The fear of gaining weight. Six in ten 13 year old girls are afraid of gaining weight or getting fat. Four in ten boys feel the same way. Using data from over 7,000 participants in the Children of the 90s study at the University of Bristol, researchers showed that girls were more than twice as likely to be “extremely worried” about gaining weight although it is a concern that weighs heavily on the minds of all teens.

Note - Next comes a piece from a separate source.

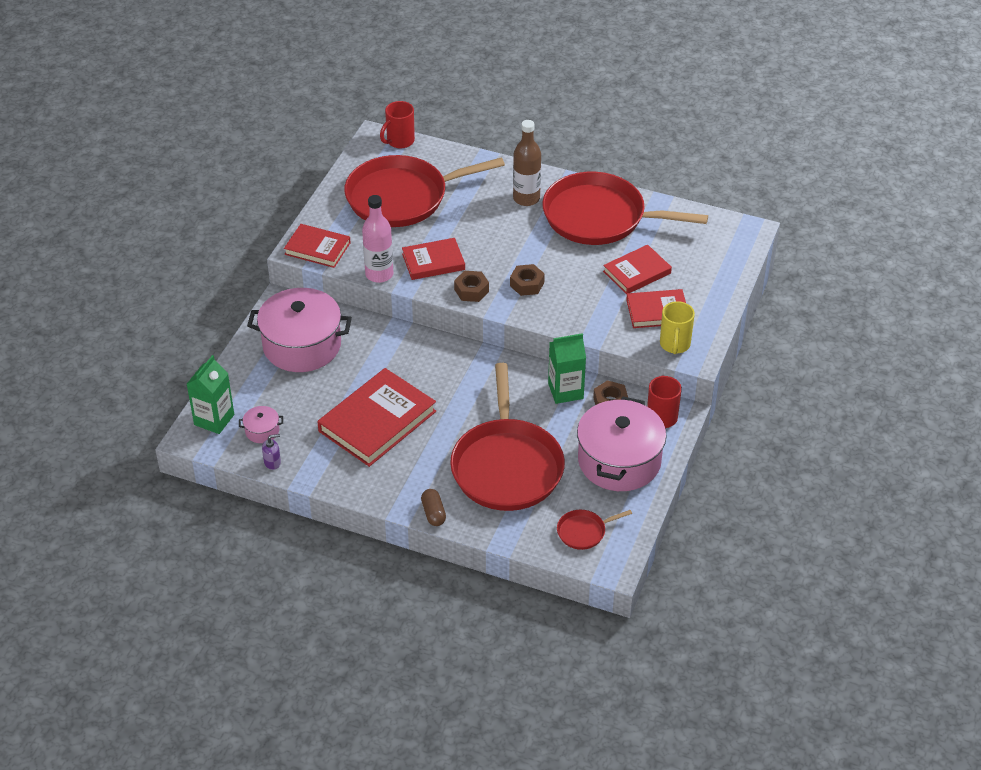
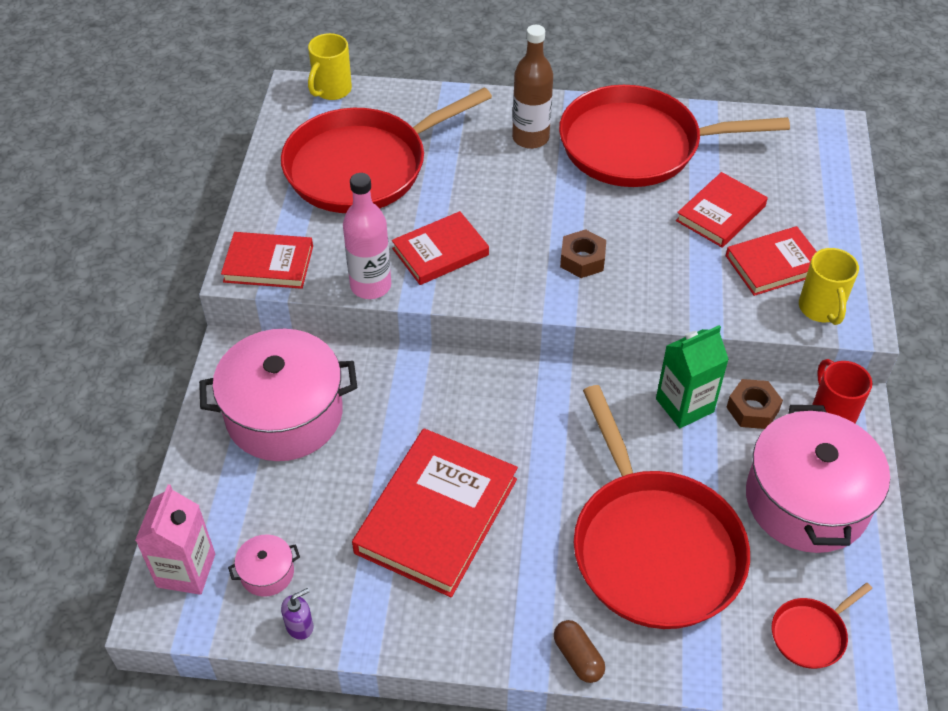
camera: 15 degrees left, 5 degrees up
(214, 420) = (186, 570): green carton -> pink carton
(399, 141) = (331, 90): red mug -> yellow mug
(471, 290) = (510, 284): brown nut -> none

Girls more than boys, but both unreasonably concerned
The study found that:
- 34% of girls and 21% of boys were distressed about weight or body shape
- 53% of girls and 41% of boys avoided high fat foods
- 26% of girls and 15% of boys restricted food intake in the prior three months
- 27% of girls and 23% of boys exercised to lose weight
- Using laxatives and self-induced vomiting were rare for both sexes
- Fascinating: girls and boys who were worried about their weight and engaged in unhealthy weight-control strategies had a 40% increased risk of being overweight and 90% higher odds of being obese at age 15
- Binging affected boys and girls equally and those who did binge had 50% increased odds of being overweight and a twofold increased chance of being obese at 15
Unhealthy eating disorders starting earlier than believed
“We have found that behaviors typical of an eating disorder are more common in early adolescence than previously thought, and not just in girls but also in boys, and that they are associated with a range of social and psychological problems in the child. Most importantly, we found a connection with certain behaviors and higher weight two years later, which has important public health implications for the prevention of obesity. We are far from being able to identify boys and girls who have unhealthy weight control behaviors and binge-eating early, but this is crucial to prevent full-blown eating disorder and other negative social and emotional problems,” said Dr. Nadia Micali, an NIHR clinician scientist.